Briser des symboles n'est pas briser le système. Pire qu'une sottise, c'est un
assouvissement hâtif, peu satisfaisant, frustrant, c'est le dévoiement d'une
énergie qui serait mieux venue dans l'indispensable construction de communes
autogérées. Je ne suis solidaire d'aucun mouvement paramilitaire et je souhaite
que le mouvement des gilets jaunes en particulier et de la subversion populaire
en général ne se laisse pas entraîner par une colère aveugle où s'enliseraient
la générosité du vivant et sa conscience humaine. Je mise sur l'expansion du
droit au bonheur, je mise sur un « pacifisme insurrectionnel » qui
ferait de la vie une arme absolue, une arme qui ne tue pas.
Le
mouvement des gilets jaunes est-il un mouvement révolutionnaire ou
réactionnaire ?

CONSIGNE:
Rédigez la suite du texte ci-dessus sur le mouvement des gilets jaunes, en commençant juste après sa dernière phrase.

EXTRAIT DES DONNÉES:
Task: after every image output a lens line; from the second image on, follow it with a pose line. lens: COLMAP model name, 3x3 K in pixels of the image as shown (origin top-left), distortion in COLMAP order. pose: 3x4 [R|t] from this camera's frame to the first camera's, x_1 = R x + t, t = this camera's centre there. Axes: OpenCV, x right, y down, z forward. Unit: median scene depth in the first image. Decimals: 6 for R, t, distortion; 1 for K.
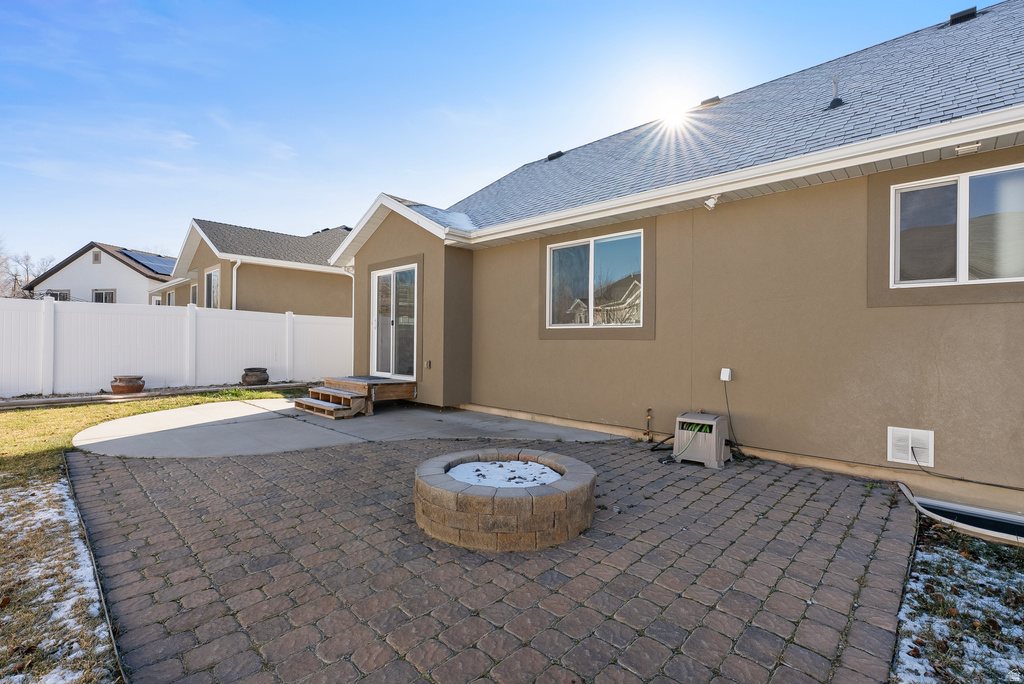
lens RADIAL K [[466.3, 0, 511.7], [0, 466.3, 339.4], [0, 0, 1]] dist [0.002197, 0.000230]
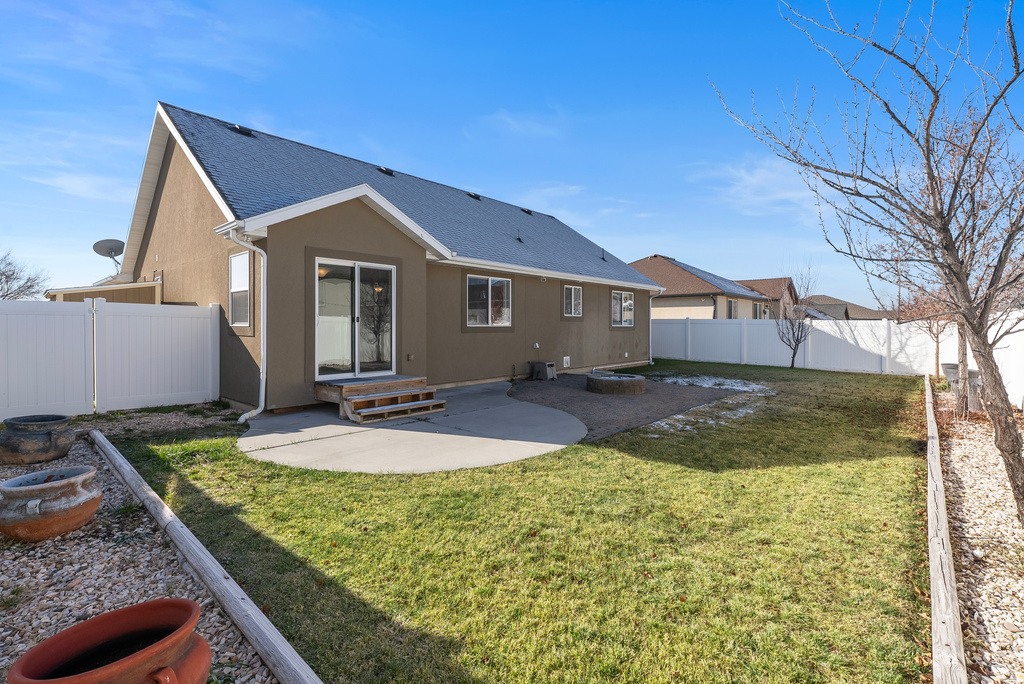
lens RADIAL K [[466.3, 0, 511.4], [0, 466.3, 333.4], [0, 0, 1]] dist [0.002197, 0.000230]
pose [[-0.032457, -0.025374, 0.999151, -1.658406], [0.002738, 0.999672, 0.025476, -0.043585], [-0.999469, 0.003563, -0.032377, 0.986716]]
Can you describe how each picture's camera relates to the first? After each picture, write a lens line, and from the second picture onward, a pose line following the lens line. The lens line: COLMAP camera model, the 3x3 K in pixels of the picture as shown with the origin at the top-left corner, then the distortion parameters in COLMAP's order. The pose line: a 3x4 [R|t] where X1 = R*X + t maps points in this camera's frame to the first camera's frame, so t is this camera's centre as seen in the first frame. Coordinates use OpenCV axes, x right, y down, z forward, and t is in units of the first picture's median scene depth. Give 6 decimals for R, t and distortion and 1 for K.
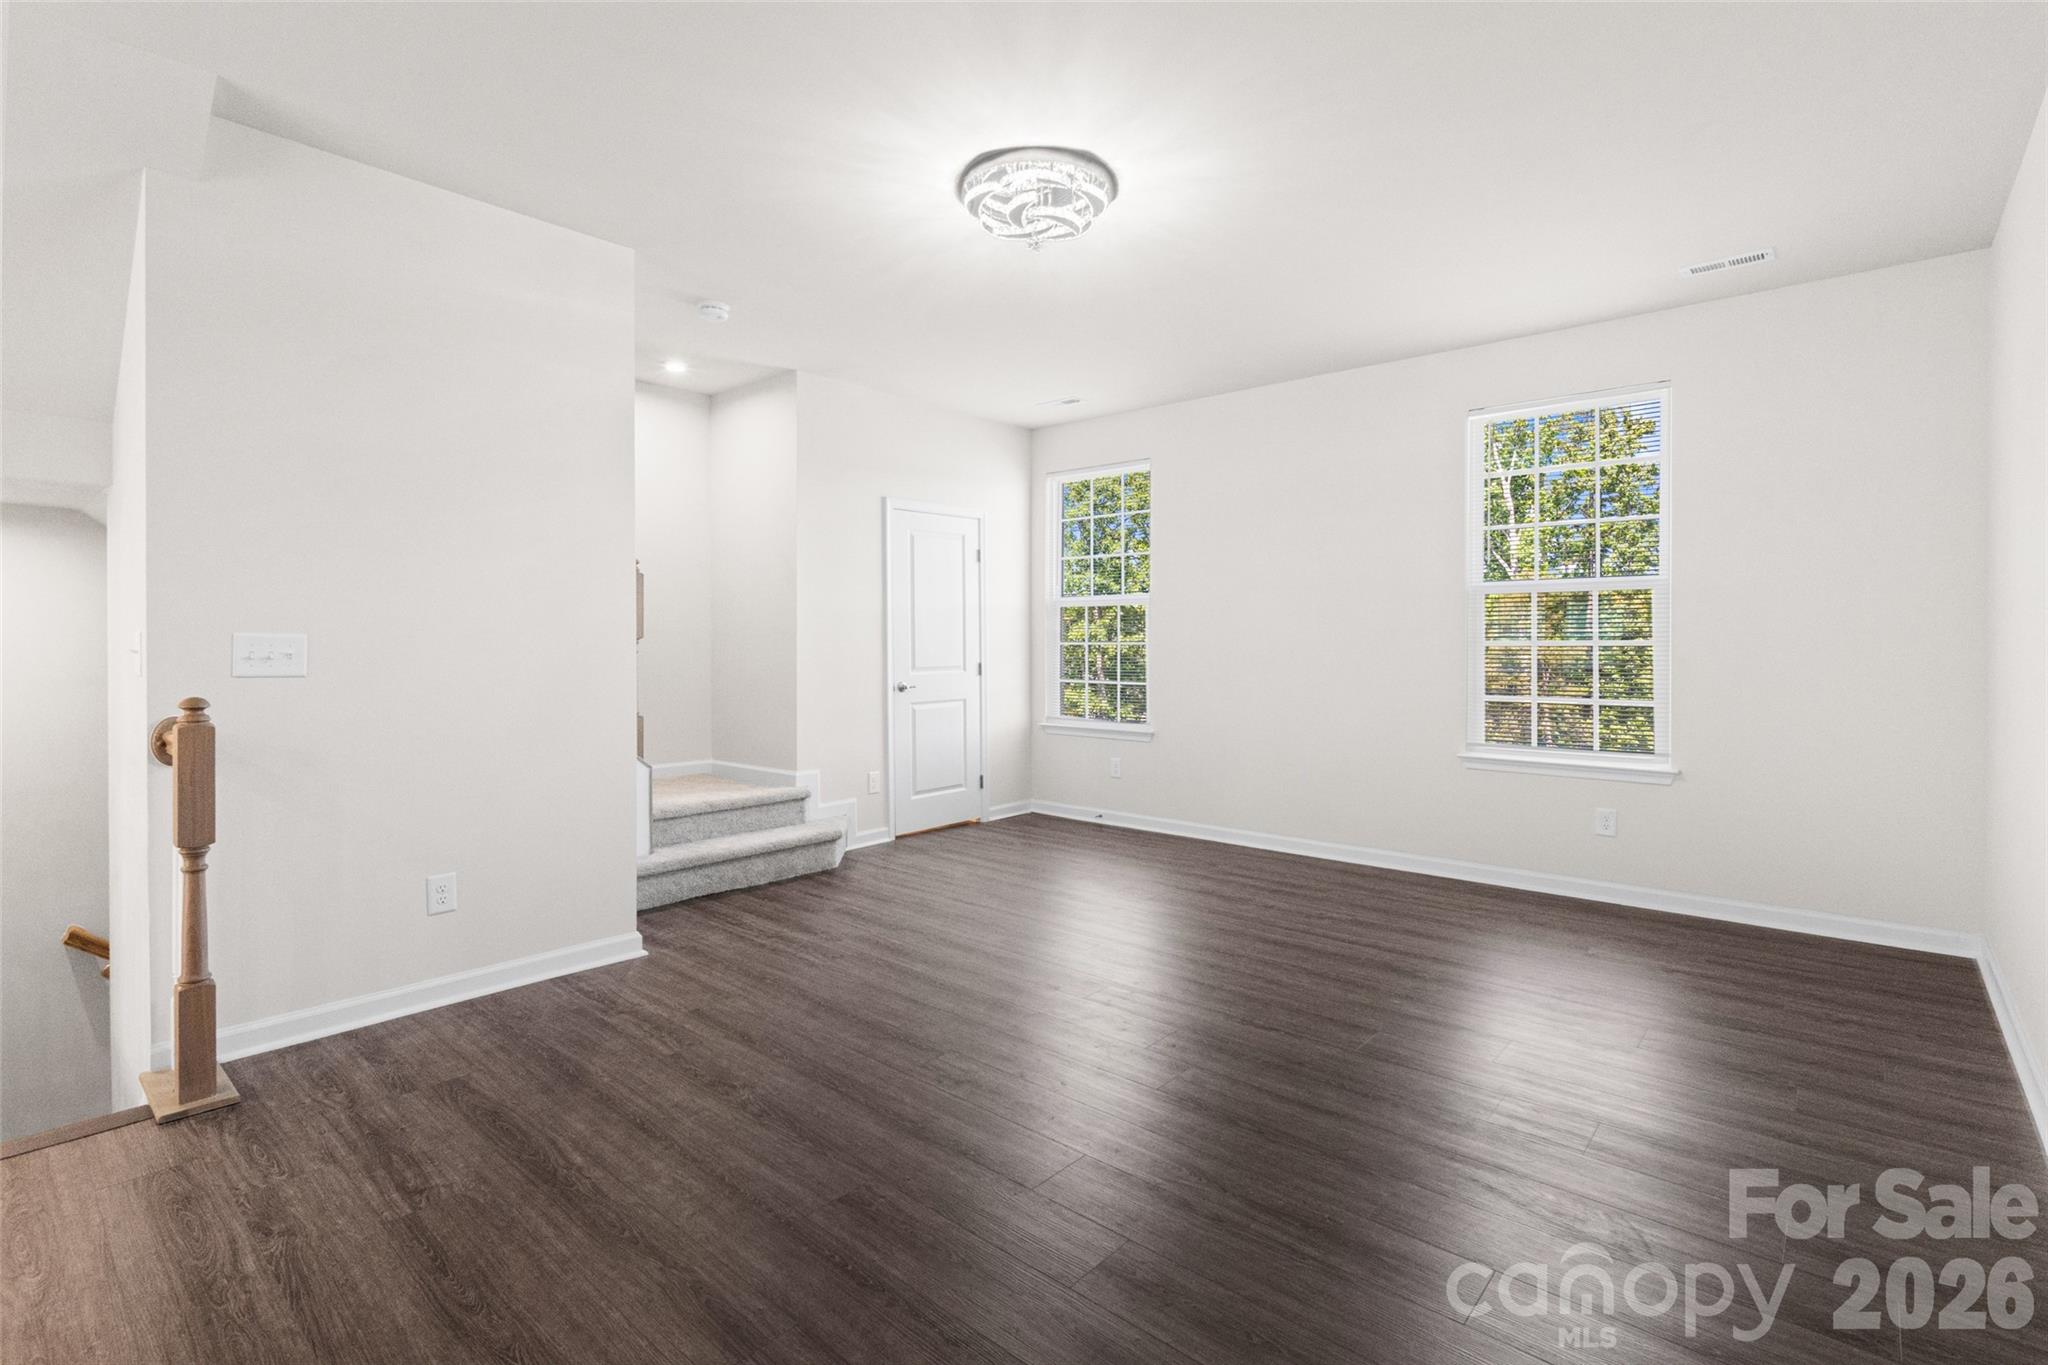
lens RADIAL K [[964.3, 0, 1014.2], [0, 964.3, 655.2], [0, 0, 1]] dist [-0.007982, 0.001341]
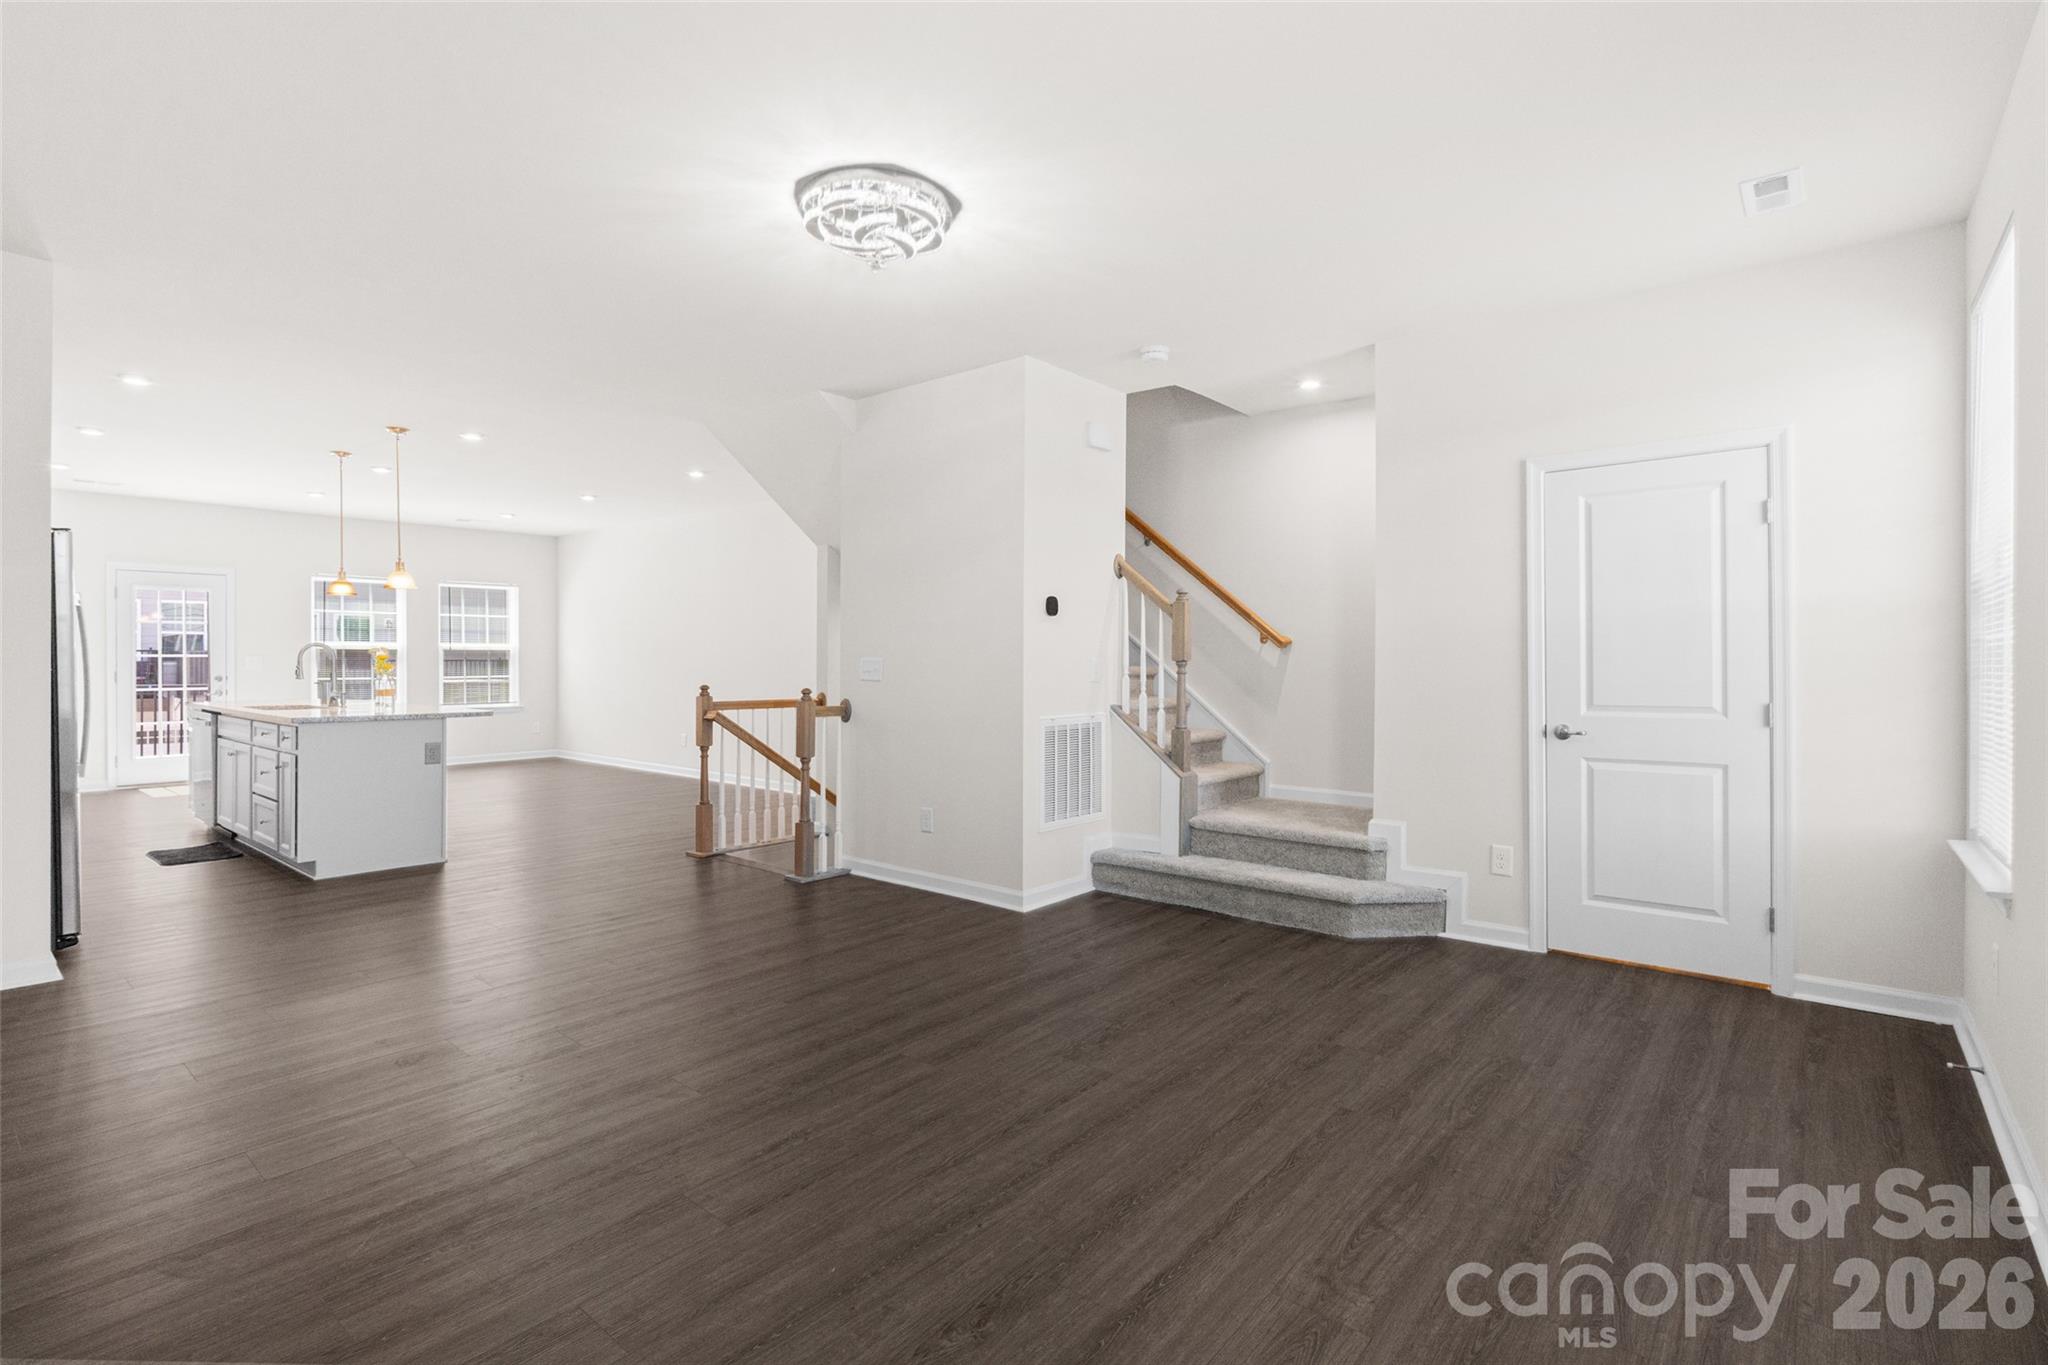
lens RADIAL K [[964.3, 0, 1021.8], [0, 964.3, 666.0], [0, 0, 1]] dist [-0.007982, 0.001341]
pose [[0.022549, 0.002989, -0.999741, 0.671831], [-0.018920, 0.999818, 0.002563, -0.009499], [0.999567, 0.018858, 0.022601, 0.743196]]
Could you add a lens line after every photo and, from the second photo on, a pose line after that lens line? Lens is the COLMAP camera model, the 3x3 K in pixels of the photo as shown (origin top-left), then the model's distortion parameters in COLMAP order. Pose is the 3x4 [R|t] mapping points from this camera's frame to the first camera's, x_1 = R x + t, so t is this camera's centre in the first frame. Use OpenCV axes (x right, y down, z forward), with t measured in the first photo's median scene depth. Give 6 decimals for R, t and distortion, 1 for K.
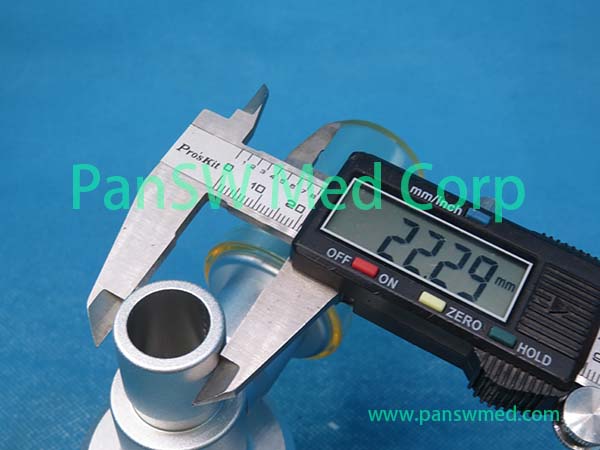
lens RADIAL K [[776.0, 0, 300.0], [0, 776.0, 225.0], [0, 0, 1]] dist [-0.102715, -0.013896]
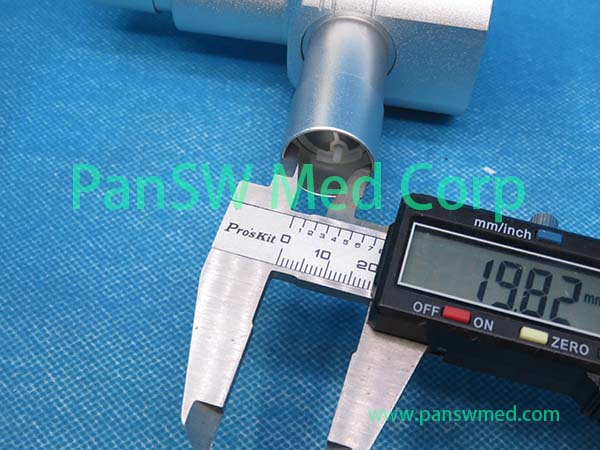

ZONE DE RÉPONSE:
Le mouvement
des gilets jaunes n'est que l'épiphénomène d'un bouleversement social qui
consacre la ruine de la civilisation marchande. Il ne fait que commencer. Il
est encore sous le regard hébété des intellectuels, de ces débris d'une culture
sclérosée, qui tinrent si durablement le rôle de conducteur du peuple et n'en
reviennent pas d'être virés du jour au lendemain. Eh bien le peuple a décidé de
n'avoir d'autre guide que lui-même. Il va tâtonner, balbutier, errer, tomber,
se relever mais il a en lui cette lumière du passé, cette aspiration à une
vraie vie et à un monde meilleur que les mouvements d'émancipation, jadis
réprimés, pilés, écrasés ont, dans leur élan brisé, confiées à notre présent
pour les reprendre à la source et en parachever le cours.
Votre
conception de l’insurrection est à la fois radicale (refus de dialoguer avec
l’Etat, justification du sabotage, etc.) et mesurée (refus de la lutte armée,
de la colère réduite à la casse, etc.). Quelles sont les limites de la colère
insurrectionnelle ? Quelle est votre éthique de l’insurrection ?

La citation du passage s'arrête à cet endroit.